MATERIAL PROVIDED:
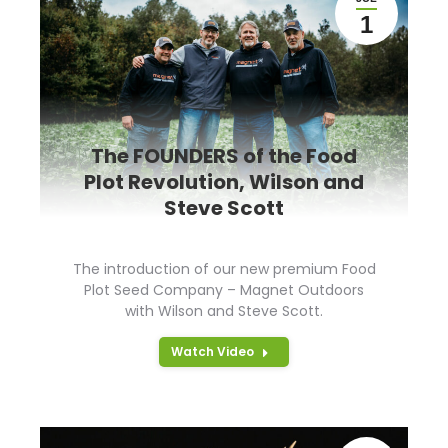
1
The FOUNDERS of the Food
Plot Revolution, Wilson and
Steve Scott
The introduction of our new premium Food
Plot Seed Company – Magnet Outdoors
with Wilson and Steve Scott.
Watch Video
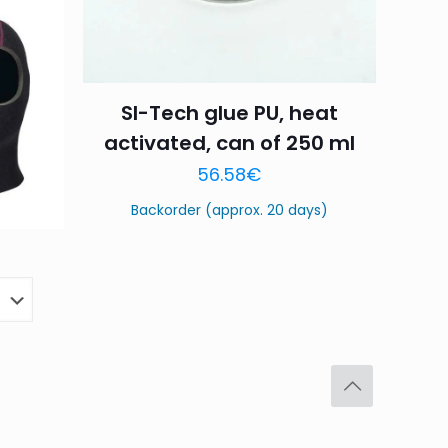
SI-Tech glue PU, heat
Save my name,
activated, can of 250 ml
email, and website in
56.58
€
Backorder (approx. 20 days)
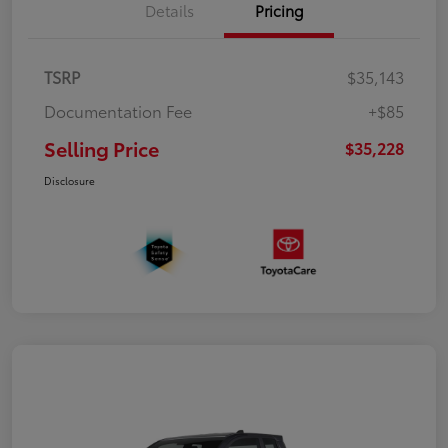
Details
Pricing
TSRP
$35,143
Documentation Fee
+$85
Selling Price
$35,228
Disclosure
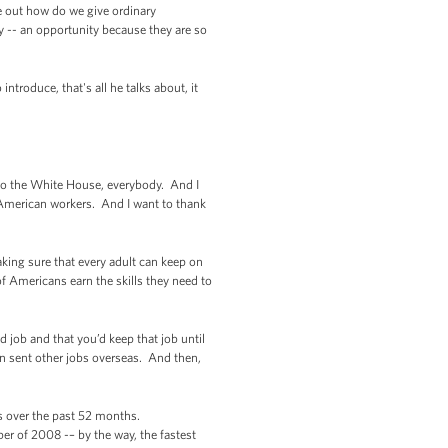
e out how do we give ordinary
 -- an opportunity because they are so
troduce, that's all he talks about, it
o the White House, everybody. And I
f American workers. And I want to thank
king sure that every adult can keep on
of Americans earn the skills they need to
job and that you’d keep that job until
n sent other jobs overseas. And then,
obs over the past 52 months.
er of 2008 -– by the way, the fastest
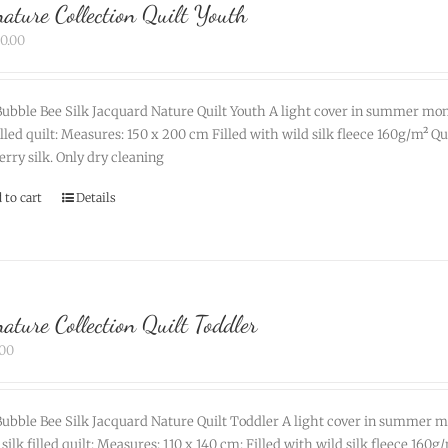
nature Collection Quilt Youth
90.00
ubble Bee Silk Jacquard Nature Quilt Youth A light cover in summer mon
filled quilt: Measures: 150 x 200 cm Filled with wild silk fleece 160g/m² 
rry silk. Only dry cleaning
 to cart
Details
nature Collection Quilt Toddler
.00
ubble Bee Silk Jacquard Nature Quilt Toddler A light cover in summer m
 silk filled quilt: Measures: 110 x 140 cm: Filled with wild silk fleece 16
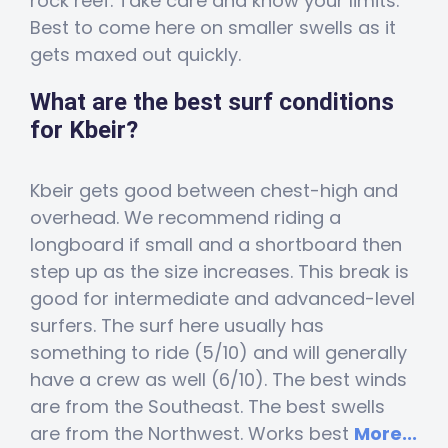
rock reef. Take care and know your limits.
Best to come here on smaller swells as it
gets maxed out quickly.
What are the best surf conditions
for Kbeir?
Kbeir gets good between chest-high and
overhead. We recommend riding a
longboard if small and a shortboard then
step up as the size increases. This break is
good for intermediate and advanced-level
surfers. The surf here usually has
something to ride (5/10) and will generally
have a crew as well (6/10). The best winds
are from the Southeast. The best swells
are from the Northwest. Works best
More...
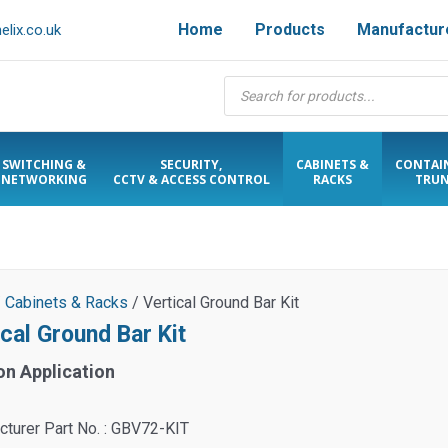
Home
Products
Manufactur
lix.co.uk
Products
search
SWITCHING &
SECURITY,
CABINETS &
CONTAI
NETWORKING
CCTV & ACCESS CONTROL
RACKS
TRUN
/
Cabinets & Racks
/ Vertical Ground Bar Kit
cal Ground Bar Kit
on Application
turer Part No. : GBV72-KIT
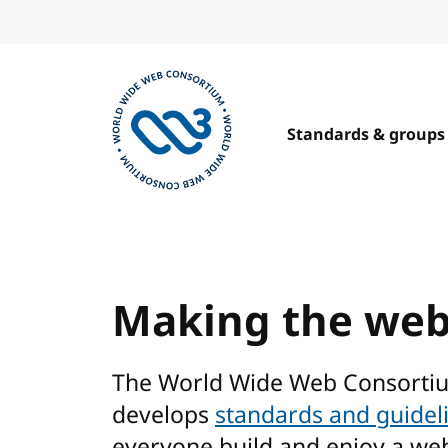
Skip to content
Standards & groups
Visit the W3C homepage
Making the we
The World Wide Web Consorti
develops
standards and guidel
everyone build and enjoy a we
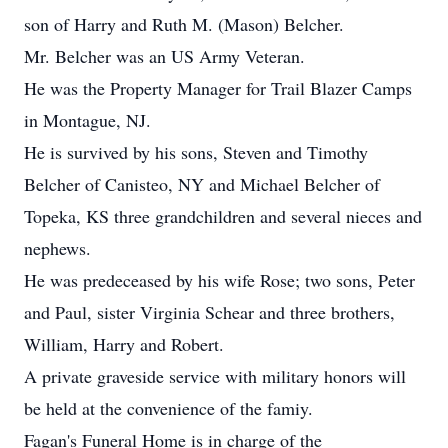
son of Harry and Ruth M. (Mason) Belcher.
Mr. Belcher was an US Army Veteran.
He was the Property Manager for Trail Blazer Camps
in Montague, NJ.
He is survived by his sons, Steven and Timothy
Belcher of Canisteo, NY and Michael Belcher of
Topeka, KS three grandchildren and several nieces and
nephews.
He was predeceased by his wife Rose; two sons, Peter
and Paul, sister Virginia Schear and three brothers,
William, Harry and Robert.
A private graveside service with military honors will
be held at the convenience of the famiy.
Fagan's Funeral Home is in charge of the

* * *

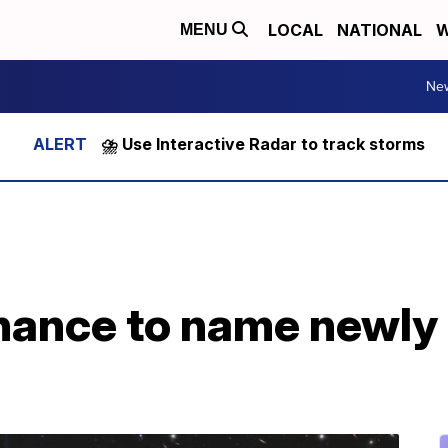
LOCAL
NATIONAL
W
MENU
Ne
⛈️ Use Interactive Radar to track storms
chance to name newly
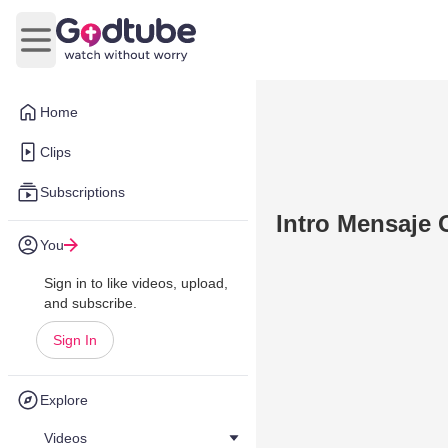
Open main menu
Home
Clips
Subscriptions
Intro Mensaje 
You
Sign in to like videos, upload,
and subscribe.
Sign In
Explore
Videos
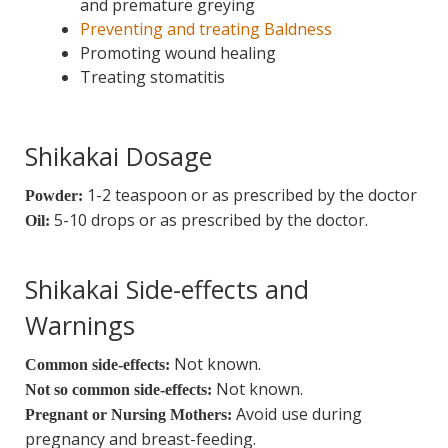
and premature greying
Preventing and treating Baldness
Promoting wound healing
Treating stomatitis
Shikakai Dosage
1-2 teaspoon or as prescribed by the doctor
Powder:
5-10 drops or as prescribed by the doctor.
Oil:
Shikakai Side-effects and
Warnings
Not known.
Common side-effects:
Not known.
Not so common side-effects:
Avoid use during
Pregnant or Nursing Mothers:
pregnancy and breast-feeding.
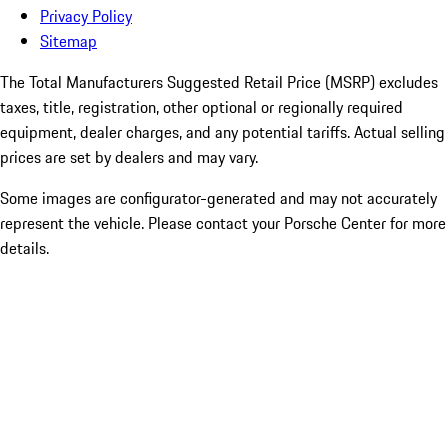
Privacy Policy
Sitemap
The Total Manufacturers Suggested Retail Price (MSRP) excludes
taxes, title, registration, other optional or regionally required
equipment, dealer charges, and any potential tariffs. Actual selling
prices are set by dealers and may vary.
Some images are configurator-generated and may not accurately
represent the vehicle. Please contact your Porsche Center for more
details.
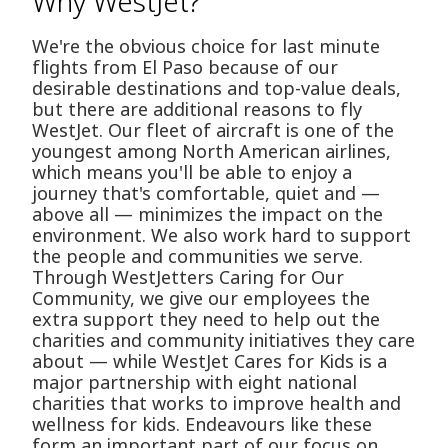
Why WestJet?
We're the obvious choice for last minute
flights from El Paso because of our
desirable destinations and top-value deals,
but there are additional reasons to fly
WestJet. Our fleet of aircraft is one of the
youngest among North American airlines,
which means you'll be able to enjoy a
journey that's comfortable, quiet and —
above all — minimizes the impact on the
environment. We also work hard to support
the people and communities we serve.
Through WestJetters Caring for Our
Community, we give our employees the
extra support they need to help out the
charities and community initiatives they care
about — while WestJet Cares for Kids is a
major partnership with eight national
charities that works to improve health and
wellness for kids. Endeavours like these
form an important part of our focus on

--

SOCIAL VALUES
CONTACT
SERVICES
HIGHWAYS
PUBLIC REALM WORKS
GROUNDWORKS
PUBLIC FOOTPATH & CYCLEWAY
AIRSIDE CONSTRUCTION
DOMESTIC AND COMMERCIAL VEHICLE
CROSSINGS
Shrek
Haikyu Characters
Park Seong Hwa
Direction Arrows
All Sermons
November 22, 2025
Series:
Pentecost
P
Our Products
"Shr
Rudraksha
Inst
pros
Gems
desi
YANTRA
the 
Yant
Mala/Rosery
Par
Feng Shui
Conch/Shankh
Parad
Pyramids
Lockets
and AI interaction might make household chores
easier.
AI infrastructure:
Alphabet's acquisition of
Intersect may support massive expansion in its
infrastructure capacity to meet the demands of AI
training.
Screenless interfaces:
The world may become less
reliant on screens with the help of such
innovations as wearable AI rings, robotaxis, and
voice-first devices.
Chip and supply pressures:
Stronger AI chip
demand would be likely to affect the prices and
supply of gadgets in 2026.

PROBLEM DESCRIPTION: Find every line in the items above that contains the word "with" and copy each one out in full.

WRITTEN ANSWER:
with Wilson and Steve Scott.
filled quilt: Measures: 150 x 200 cm Filled with wild silk fleece 160g/m² 
 silk filled quilt: Measures: 110 x 140 cm: Filled with wild silk fleece 16
A private graveside service with military honors will
major partnership with eight national
reliant on screens with the help of such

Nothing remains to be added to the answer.